A new immunotherapy treatment created by Duke researchers holds promise for patients with aggressive brain tumors.

The researchers engineered a protein—bispecific T-cell engager or BiTE—that attacks the cancerous cells while sparing surrounding healthy tissue. The protein locates the tumor and attracts white blood cells called T-cells to attack the cancerous cells. The therapy was successful in six out of eight mice with brain tumors.

The scientists’ goal is to adapt the new treatment for humans with malignant brain tumors such as glioblastoma, said Dr. Darrell Bigner, director of the Preston Robert Tisch Brain Tumor Center. If the drug succeeds in clinical trials, it could change the current standard of care for these types of tumors.

“If [this treatment] is as successful in patients as it has been in the mice, it would be a completely new method of treating brain tumors and would potentially be much more effective than our current treatments and lack the toxicity of the current treatments,” said Bigner, who co-authored the paper on the BiTEs published in December in the Proceedings of the National Academy of Sciences.

Currently, a diagnosis of glioblastoma is followed by extensive surgery and toxic treatments such as radiation and chemotherapy, which can kill healthy cells inadvertently. These therapies mutate genes, making the cancer more difficult to treat in the future.

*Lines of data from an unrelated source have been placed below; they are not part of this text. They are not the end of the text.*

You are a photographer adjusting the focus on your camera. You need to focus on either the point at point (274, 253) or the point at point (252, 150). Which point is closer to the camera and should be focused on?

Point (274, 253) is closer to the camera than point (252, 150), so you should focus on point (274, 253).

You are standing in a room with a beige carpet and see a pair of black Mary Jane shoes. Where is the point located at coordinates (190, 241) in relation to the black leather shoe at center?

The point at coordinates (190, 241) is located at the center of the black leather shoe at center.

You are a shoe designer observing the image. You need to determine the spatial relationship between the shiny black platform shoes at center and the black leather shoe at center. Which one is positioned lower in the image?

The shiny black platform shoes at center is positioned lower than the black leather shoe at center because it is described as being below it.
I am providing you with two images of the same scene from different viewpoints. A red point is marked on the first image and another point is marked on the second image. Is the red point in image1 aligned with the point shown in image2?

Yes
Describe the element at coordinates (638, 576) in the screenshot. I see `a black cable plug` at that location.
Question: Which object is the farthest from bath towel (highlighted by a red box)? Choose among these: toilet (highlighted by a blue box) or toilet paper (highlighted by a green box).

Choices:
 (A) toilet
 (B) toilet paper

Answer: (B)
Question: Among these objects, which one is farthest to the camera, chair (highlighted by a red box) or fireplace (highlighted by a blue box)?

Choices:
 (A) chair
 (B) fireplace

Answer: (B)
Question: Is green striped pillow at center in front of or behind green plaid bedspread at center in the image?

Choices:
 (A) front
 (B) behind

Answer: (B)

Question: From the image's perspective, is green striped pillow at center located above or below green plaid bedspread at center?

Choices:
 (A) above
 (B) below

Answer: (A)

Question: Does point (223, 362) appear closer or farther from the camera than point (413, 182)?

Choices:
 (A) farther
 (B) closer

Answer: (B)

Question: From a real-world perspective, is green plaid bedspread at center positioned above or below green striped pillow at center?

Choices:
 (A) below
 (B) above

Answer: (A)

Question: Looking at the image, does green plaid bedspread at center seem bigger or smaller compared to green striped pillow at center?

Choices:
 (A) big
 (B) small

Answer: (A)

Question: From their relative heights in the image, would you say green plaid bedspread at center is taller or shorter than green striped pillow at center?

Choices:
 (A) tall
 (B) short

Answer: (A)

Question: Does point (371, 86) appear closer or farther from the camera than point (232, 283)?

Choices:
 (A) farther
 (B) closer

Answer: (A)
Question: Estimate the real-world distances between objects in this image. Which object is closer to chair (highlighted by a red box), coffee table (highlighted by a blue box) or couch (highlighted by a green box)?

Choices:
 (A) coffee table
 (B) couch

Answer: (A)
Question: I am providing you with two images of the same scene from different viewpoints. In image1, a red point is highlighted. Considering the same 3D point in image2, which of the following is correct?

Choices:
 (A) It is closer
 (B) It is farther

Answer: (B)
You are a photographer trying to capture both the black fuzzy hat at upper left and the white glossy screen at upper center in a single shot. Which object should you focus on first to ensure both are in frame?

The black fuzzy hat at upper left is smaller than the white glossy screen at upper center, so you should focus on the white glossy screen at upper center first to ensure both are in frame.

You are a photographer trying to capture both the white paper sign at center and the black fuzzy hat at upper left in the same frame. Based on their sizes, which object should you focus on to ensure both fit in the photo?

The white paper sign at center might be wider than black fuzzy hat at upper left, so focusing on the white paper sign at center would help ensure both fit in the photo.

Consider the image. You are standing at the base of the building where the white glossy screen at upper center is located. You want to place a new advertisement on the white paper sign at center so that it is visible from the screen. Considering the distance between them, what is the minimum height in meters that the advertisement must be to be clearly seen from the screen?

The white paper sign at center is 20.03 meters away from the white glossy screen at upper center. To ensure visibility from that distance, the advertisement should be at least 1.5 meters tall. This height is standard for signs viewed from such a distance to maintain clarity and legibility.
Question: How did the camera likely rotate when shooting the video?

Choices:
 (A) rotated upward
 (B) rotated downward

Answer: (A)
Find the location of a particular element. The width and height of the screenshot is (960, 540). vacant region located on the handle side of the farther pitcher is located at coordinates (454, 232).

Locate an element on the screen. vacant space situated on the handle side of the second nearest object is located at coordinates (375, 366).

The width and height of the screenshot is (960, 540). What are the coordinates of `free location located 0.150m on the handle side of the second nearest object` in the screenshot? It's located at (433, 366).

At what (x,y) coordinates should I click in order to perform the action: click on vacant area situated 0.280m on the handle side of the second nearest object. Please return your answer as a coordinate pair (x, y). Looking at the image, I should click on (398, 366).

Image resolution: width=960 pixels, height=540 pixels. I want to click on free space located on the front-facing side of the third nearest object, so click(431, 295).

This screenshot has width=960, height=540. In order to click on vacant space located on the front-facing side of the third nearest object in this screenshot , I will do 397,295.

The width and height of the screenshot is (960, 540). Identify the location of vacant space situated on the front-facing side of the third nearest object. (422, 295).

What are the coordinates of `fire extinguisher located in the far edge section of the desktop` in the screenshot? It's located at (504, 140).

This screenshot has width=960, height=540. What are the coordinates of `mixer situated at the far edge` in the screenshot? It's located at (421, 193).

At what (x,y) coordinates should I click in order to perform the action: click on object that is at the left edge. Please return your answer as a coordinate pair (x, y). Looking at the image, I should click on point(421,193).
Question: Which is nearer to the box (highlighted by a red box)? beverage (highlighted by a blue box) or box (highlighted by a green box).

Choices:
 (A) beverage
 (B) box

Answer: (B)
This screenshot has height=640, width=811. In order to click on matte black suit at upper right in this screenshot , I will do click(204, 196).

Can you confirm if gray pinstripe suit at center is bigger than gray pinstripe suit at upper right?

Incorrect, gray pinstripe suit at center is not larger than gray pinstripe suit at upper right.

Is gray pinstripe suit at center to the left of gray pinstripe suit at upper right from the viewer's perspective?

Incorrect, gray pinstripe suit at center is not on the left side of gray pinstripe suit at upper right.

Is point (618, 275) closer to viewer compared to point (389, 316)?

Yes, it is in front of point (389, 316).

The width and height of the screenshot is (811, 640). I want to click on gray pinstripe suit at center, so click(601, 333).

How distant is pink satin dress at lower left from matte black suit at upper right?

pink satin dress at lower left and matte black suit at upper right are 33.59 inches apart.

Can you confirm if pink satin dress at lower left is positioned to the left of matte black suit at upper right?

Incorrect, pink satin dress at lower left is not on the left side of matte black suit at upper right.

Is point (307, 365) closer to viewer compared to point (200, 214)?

“When the patients recur they have thousands of new mutations in the genes and cancer genes,” Bigner said. “Even though you’ve got an additional few months of survival, you have created a very difficult type of recurrent tumor to treat because of these additional mutations.”

Even with current treatment, the median life expectancy after diagnosis is just 15 months, Bigner said.

Immunotherapy proposes an alternate approach to cancer treatment by utilizing the body’s own defense mechanisms to fight against the tumor.

“The protein acts like a little molecular lasso and attaches [the T-cell] to the cancer, allowing those T-cells in our bodies to discern between the cancer cell and a healthy cell,” said Bryan Choi, M.D.-Ph.D candidate at Duke and co-author of the study.

Because the therapy engages the natural immune system of the patient, it is much more specific in cell selection and much less toxic than current therapies, potentially reducing the painful side effects associated with radiation and chemotherapy.

The drug, administered intravenously, is also capable of crossing the blood-brain barrier, a historically challenging obstacle for larger molecules such as this coupled antibody. When given to the mice intravenously, the protein localized the tumor site within the brain, which is a crucial step in the therapy.

“The fact that it gets across the blood brain barrier is key because if you cannot deliver the drug there, then it’s never going to work,” said Dr. John Sampson, associate deputy director at the Preston Robert Tisch Brain Tumor Center and co-author of the study.

The intravenous administration is also much less laborious than current immunotherapy involving T-cells.

“In a lot of therapies that are going to target T-cells to tumor cells, you actually have to take the T-cells out of the body, grow them in a lab, and infect them with a virus,” said Sampson, who is also a professor of surgery, immunology, pathology, radiation oncology and neurosurgery.

The next step for this drug development involves altering the receptors to bind to human antibodies instead of mice antibodies. The long-term goal is to increase production of the drug to begin clinical trials on humans.